Cara Mengubah lokasi folder Temp
Pada tutorial ini, Saya akan menunjukkan cara untuk memberitahu Windows untuk menggunakan “Temp” folder tunggal file sementara (Temporary file) untuk kedua sistem dan pengguna sehingga kita tidak perlu membuka 2 folder berbeda untuk membebaskan ruang harddisk.
Kita juga akan belajar mengubah lokasi folder “Temp” dari drive C:\ ke partisi lain. Alasan di balik perubahan lokasi ini sangat sederhana! Pertama, ia tidak akan makan ruang disk yang berharga dari drive sistem. Kedua, kita tidak akan perlu khawatir tentang membersihkan isi folder Temp secara teratur untuk ruang bebas disk pada drive C:. Dan nanti hasilnya juga bisa sedikit mempercepat kinerja windows.
Jadi tanpa membuang waktu, mari kita mulai tutorialnya:
  1. Klik kanan ikon Computer di desktop dan pilih Properties (atau tekan tombol WIN + Pause/Break), klik Advanced kemudian klik tombol Environment Variables
  2. Disini terdapat 2 bagian yang berbeda: User variables dan System variables
  3. Anda akan melihat variabel TEMP dan TMP tercantum di bagian User variables. Bagian Sistem variabel akan berisi daftar panjang berbagai lingkungan variabel bersama dengan variabel TEMP dan TMP seperti terlihat pada screenshot berikut:

    Sekarang kita akan mengubah lokasi file temporary dari folder C:\Windows\Temp dari atau ke partisi lain, pertama buat dahulu folder di tempat/partisi lain.

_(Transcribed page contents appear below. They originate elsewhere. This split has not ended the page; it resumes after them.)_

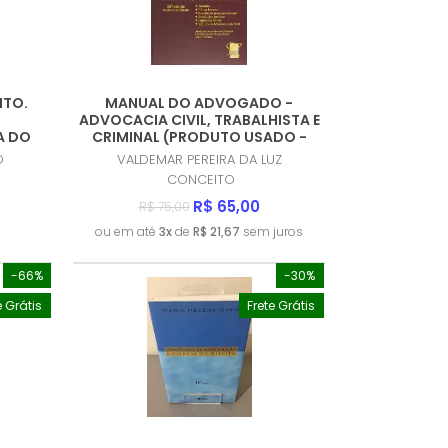
ITO.
MANUAL DO ADVOGADO -
ADVOCACIA CIVIL, TRABALHISTA E
A DO
CRIMINAL (PRODUTO USADO -
DO -
MUITO BOM)
O
VALDEMAR PEREIRA DA LUZ
CONCEITO
R$ 65,00
R$ 75,00
ou em até
3x
de
R$ 21,67
sem juros
-66%
-30%
e Grátis
Frete Grátis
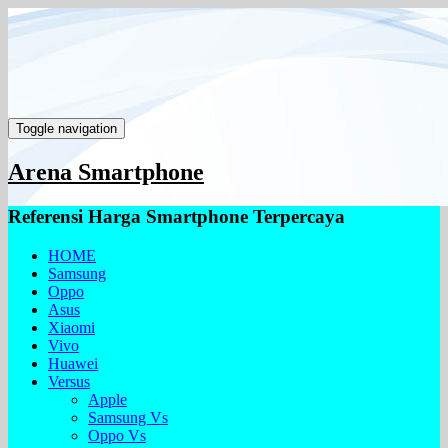
Toggle navigation
Arena Smartphone
Referensi Harga Smartphone Terpercaya
HOME
Samsung
Oppo
Asus
Xiaomi
Vivo
Huawei
Versus
Apple
Samsung Vs
Oppo Vs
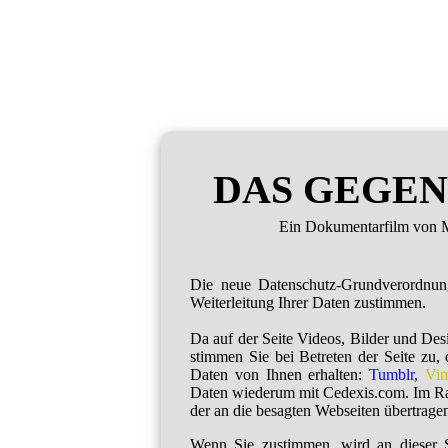
DAS GEGEN
Ein Dokumentarfilm von M
Die neue Datenschutz-Grundverordnu
Weiterleitung Ihrer Daten zustimmen.
Da auf der Seite Videos, Bilder und De
stimmen Sie bei Betreten der Seite zu,
Daten von Ihnen erhalten:
Tumblr
,
Vi
Daten wiederum mit Cedexis.com. Im R
der an die besagten Webseiten übertragen
Wenn Sie zustimmen, wird an dieser S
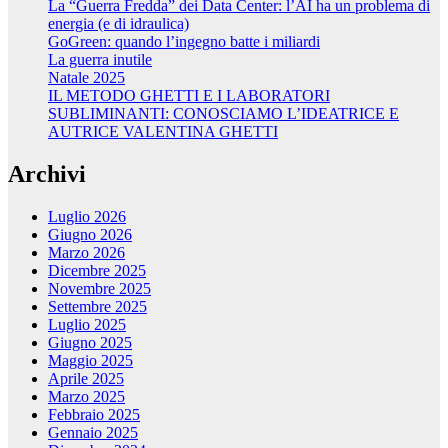
La “Guerra Fredda” dei Data Center: l’AI ha un problema di
energia (e di idraulica)
GoGreen: quando l’ingegno batte i miliardi
La guerra inutile
Natale 2025
IL METODO GHETTI E I LABORATORI
SUBLIMINANTI: CONOSCIAMO L’IDEATRICE E
AUTRICE VALENTINA GHETTI
Archivi
Luglio 2026
Giugno 2026
Marzo 2026
Dicembre 2025
Novembre 2025
Settembre 2025
Luglio 2025
Giugno 2025
Maggio 2025
Aprile 2025
Marzo 2025
Febbraio 2025
Gennaio 2025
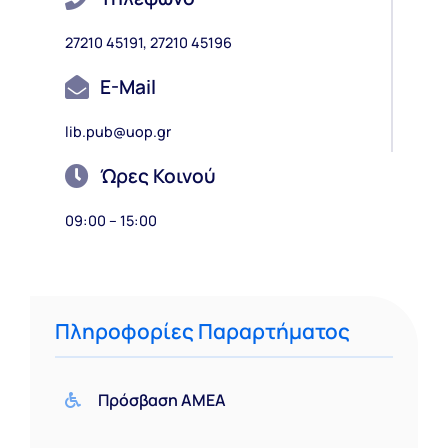
27210 45191, 27210 45196
E-Mail
lib.pub@uop.gr
Ώρες Κοινού
09:00 – 15:00
Πληροφορίες Παραρτήματος
Πρόσβαση ΑΜΕΑ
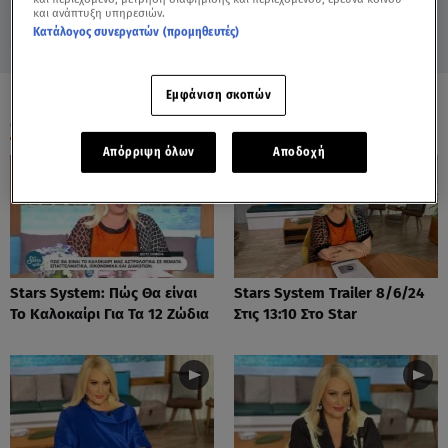
και ανάπτυξη υπηρεσιών.
Κατάλογος συνεργατών (προμηθευτές)
Εμφάνιση σκοπών
ΟΛΑ ΤΑ ΒΙΝΤΕΟ
Απόρριψη όλων
Αποδοχή
Stars System: Πώς Θα είναι
Stars System Trailer 8/6/24
Το Καλοκαίρι Για Τα 12 Ζώδια
Στις 13:10 Στο Star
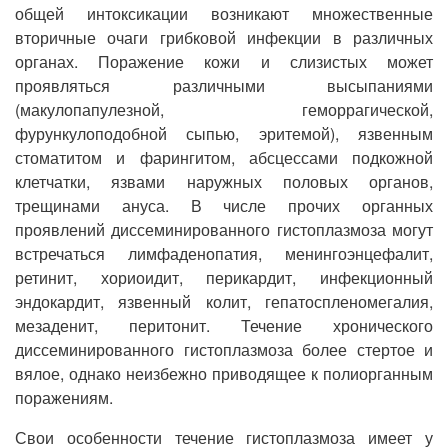
общей интоксикации возникают множественные
вторичные очаги грибковой инфекции в различных
органах. Поражение кожи и слизистых может
проявляться различными высыпаниями
(макулопапулезной, геморрагической,
фурункулоподобной сыпью, эритемой), язвенным
стоматитом и фарингитом, абсцессами подкожной
клетчатки, язвами наружных половых органов,
трещинами ануса. В числе прочих органных
проявлений диссеминированного гистоплазмоза могут
встречаться лимфаденопатия, менингоэнцефалит,
ретинит, хориоидит, перикардит, инфекционный
эндокардит, язвенный колит, гепатоспленомегалия,
мезаденит, перитонит. Течение хронического
диссеминированного гистоплазмоза более стертое и
вялое, однако неизбежно приводящее к полиорганным
поражениям.
Свои особенности течение гистоплазмоза имеет у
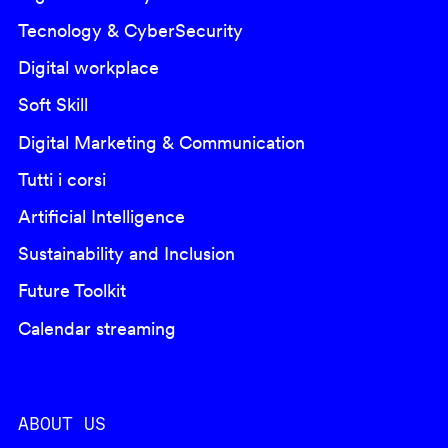
Tecnology & CyberSecurity
Digital workplace
Soft Skill
Digital Marketing & Communication
Tutti i corsi
Artificial Intelligence
Sustainability and Inclusion
Future Toolkit
Calendar streaming
ABOUT US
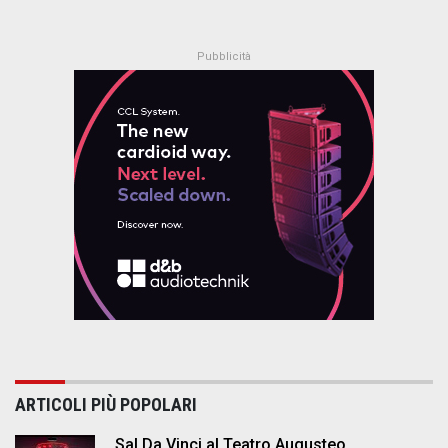
ARTICOLI PIÙ POPOLARI
Sal Da Vinci al Teatro Augusteo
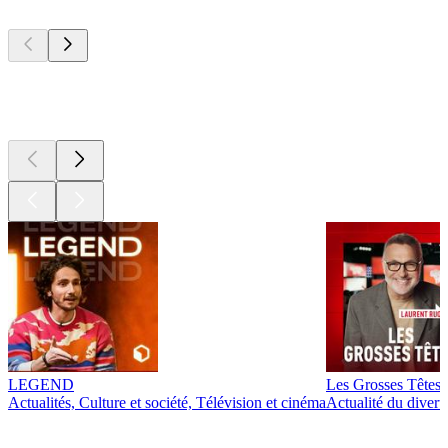
Les meilleurs
podcasts
Les meilleurs
podcasts
LEGEND
Les Grosses Têtes
Actualités, Culture et société, Télévision et cinéma
Actualité du diver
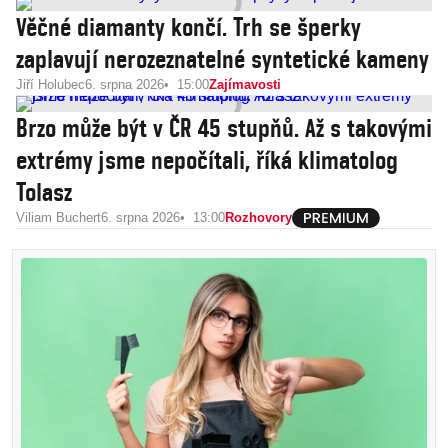
Věčné diamanty končí. Trh se šperky
zaplavují nerozeznatelné syntetické kameny
Jiří Holubec
6. srpna 2026
15:00
Zajímavosti
Brzo může být v ČR 45 stupňů. Až s takovými
extrémy jsme nepočítali, říká klimatolog
Tolasz
Viliam Buchert
6. srpna 2026
13:00
Rozhovory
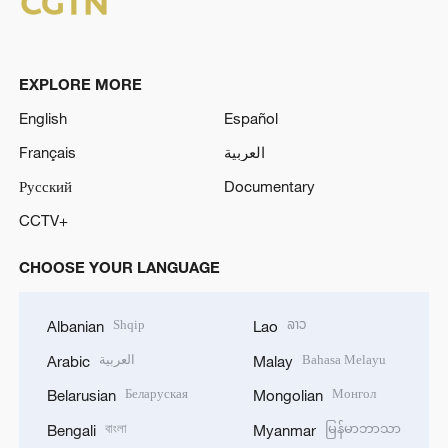
EXPLORE MORE
English
Español
Français
العربية
Русский
Documentary
CCTV+
CHOOSE YOUR LANGUAGE
Shqip
ລາວ
Albanian
Lao
العربية
Bahasa Melayu
Arabic
Malay
Беларуская
Монгол
Belarusian
Mongolian
বাংলা
မြန်မာဘာသာ
Bengali
Myanmar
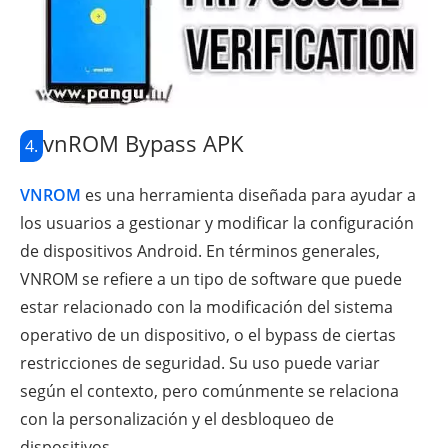
vnROM Bypass APK
4.
VNROM
es una herramienta diseñada para ayudar a
los usuarios a gestionar y modificar la configuración
de dispositivos Android. En términos generales,
VNROM se refiere a un tipo de software que puede
estar relacionado con la modificación del sistema
operativo de un dispositivo, o el bypass de ciertas
restricciones de seguridad. Su uso puede variar
según el contexto, pero comúnmente se relaciona
con la personalización y el desbloqueo de
dispositivos.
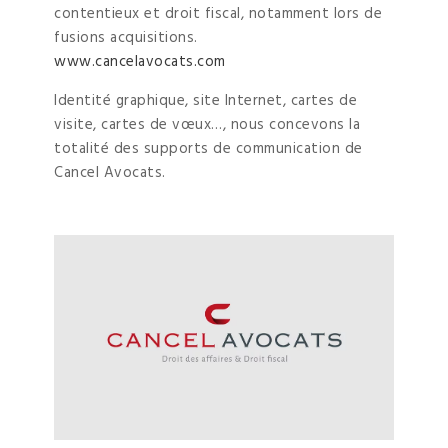
contentieux et droit fiscal, notamment lors de
fusions acquisitions.
www.cancelavocats.com
Identité graphique, site Internet, cartes de
visite, cartes de vœux…, nous concevons la
totalité des supports de communication de
Cancel Avocats.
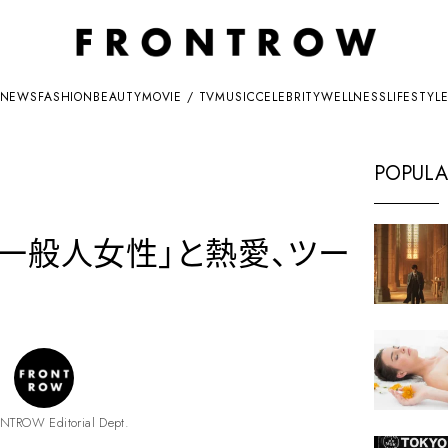
NEWS
FASHION
BEAUTY
MOVIE / TV
MUSIC
CELEBRITY
WELLNESS
LIFESTYL
POPULA
「一般人女性」と熱愛、ツー
NTROW Editorial Dept.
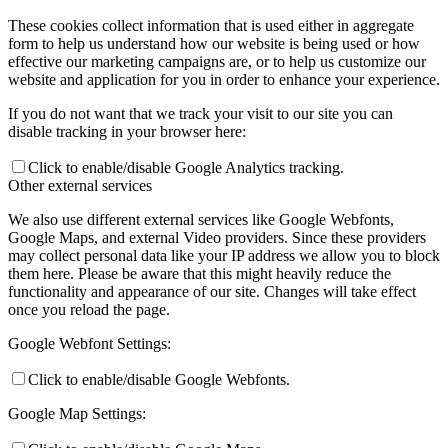
These cookies collect information that is used either in aggregate
form to help us understand how our website is being used or how
effective our marketing campaigns are, or to help us customize our
website and application for you in order to enhance your experience.
If you do not want that we track your visit to our site you can
disable tracking in your browser here:
Click to enable/disable Google Analytics tracking.
Other external services
We also use different external services like Google Webfonts,
Google Maps, and external Video providers. Since these providers
may collect personal data like your IP address we allow you to block
them here. Please be aware that this might heavily reduce the
functionality and appearance of our site. Changes will take effect
once you reload the page.
Google Webfont Settings:
Click to enable/disable Google Webfonts.
Google Map Settings:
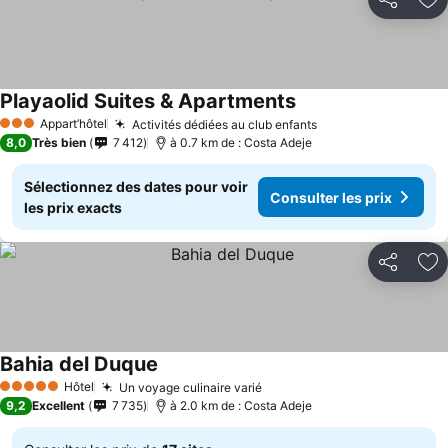
Partager
Aj
Playaolid Suites & Apartments
Consulter les prix
Appart’hôtel
Activités dédiées au club enfants
Consulter les pri
3 Étoiles
8,0
Très bien
7 412
à 0.7 km de : Costa Adeje
Sélectionnez des dates pour voir
Consulter les prix
les prix exacts
Partager
Aj
Bahia del Duque
Consulter les prix
Hôtel
Un voyage culinaire varié
Consulter les prix
5 Étoiles
9,2
Excellent
7 735
à 2.0 km de : Costa Adeje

    Contohnya saya akan membuat folder di partisi D: dengan nama folder TEMP yaitu D:\TEMP
    Sekarang Anda dapat mengklik dua kali pada saat variabel TEMP dalam bagian Sistem variabel atau pilih dan klik pada tombol Edit. Sekarang ketik lokasi folder TEMP baru (Contoh saya disini adalah di D:\Temp) dan klik tombol OK.
    Ulangi langkah yang sama juga untuk variabel TMP.
    Nah cara ini akan mengubah lokasi folder TEMP di Windows.
  4. Sekarang kita akan meminta windows untuk menggunakan satu folder TEMP untuk file temporary user dan system. Kita dapat melakukannya dengan cara menghapus kedua variabel TEMP dan TMP yang tercantum dibagian User variables atau bisa juga dengan mengeditnya dan diganti dengan lokasi baru yaitu D:\TEMP
  5. Setelah kita menghapus kedua variabel di bagian User variabel atau set nilai-nilai mereka ke jalur folder TEMP baru, ini akan memberitahu Windows untuk menggunakan folder TEMP tunggal untuk menyimpan semua file-file sementara dan folder yang dibuat oleh Windows serta program perangkat lunak pihak ke-3 lainnya.
  6. Restartlah Windows untuk menerapkan settingan baru ini.
Percayalah, mengatur satu folder TEMP untuk USER dan dan SYSTEM adalah hal yang pertama saya lakukan setelah menginstall windows, mempunyai 2 folder temporary files yang terpisah emang agak merumitkan pekerjaan pembersihan harddisk. Bagaimana pendapat Anda?